**Passage**.

Yuri Olegovic.
Color is the body of a useful memory. These works by Yuri Olegovic look back but move – straight to the point – forward.
Just what is it that makes today's homes so different, so appealing? (What exactly makes today's homes so different, so attractive?) created by Richard Hamilton in 1956 is a milestone: a measure of how much pop can enter a work of art. Hamilton's ironic collage was exhibited, also in that year, in an exhibition in London's Whitechapel Gallery entitled This Is Tomorrow.
58 years later, the shape of wellness hasn't changed much. The attractive mental landscape has renewed the reference brands, but the substance remains undisputed: the ownership of some goods will make our life worth living. Possession of the means that can be translated into goods - money - allows us to live with the possibility of renewing these goods at any time. The accumulation of money will protect us from the possibility of being able to desire what we could not possess.
“Parsimony, and not industriousness, is the immediate cause of the accumulation of capital (…) whatever industriousness may procure, if thrift did not save and set it aside, capital would never grow”. These are the words of the father of economic science Adam Smith in The Wealth of Nations. Saving money is the source of any possible well-being for individuals as well as for the state.
Why waste time with industriousness - one wonders - when we need to pay attention to thrift? In today's words, one might ask: why waste time with the real economy, when with the financial economy it is done much faster?

**Work to complete**.
(1) According to the Yuri Olegovic passage, in which London gallery was Richard Hamilton's collage shown, and under what exhibition title?
(2) List every person named in the Yuri Olegovic passage.
The rows are not needed for these tasks.

Saved data entries

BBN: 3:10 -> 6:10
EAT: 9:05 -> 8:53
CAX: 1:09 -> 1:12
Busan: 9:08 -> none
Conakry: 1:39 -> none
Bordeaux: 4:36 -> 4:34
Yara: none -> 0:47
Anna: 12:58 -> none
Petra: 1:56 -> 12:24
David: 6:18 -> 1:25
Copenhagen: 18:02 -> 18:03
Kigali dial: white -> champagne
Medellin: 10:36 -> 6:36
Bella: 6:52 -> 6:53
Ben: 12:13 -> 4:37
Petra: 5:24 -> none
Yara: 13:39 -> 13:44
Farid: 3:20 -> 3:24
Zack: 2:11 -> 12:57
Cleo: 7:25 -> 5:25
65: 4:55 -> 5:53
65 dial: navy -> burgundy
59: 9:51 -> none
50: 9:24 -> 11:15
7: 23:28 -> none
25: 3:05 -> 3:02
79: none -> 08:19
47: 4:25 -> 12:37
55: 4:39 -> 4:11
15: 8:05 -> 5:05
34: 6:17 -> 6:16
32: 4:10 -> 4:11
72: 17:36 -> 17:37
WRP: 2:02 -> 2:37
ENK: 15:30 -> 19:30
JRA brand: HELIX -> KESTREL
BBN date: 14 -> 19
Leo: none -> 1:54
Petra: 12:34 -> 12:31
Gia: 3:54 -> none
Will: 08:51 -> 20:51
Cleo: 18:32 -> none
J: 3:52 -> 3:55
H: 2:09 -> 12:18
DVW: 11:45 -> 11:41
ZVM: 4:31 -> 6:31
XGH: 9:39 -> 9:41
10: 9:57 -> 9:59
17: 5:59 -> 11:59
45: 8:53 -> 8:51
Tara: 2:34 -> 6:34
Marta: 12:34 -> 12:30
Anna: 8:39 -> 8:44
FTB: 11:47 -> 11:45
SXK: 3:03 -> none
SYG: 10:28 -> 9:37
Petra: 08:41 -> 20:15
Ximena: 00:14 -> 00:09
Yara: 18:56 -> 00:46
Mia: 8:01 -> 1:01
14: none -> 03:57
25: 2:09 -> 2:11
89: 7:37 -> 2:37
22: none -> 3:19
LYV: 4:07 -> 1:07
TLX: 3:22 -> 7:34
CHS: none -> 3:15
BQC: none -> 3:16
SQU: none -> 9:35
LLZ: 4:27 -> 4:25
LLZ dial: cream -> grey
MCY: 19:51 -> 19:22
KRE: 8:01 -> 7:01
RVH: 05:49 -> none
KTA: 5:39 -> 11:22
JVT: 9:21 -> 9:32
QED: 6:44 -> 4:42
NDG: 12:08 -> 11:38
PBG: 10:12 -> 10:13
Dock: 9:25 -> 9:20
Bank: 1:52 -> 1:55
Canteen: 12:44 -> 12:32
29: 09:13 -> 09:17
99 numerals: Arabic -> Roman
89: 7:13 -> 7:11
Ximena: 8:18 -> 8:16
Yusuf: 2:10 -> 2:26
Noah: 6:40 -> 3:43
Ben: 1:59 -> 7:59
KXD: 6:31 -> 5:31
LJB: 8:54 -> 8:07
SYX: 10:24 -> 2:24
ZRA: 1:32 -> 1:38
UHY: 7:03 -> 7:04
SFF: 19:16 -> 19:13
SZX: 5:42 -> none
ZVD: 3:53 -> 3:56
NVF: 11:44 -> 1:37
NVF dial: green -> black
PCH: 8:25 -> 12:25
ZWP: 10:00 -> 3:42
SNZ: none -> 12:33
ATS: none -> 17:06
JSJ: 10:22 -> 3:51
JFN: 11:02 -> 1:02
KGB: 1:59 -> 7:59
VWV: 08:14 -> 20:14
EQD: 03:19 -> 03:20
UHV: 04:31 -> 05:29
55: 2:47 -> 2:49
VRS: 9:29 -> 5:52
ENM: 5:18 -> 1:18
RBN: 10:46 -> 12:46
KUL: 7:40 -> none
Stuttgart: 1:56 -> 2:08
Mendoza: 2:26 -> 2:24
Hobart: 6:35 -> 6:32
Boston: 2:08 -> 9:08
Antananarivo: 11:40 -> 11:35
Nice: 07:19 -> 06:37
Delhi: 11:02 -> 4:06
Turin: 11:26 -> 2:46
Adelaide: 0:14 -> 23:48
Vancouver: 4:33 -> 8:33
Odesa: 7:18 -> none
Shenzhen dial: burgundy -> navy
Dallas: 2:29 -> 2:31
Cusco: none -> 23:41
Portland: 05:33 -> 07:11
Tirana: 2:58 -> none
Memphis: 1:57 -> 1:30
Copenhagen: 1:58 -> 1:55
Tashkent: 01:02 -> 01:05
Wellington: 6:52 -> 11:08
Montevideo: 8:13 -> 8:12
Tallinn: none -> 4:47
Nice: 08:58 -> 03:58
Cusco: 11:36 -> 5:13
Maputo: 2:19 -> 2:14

**Answer list**.
(1) It was shown at the Whitechapel Gallery in the exhibition "This Is Tomorrow."

(2) Yuri Olegovic, Richard Hamilton, Adam Smith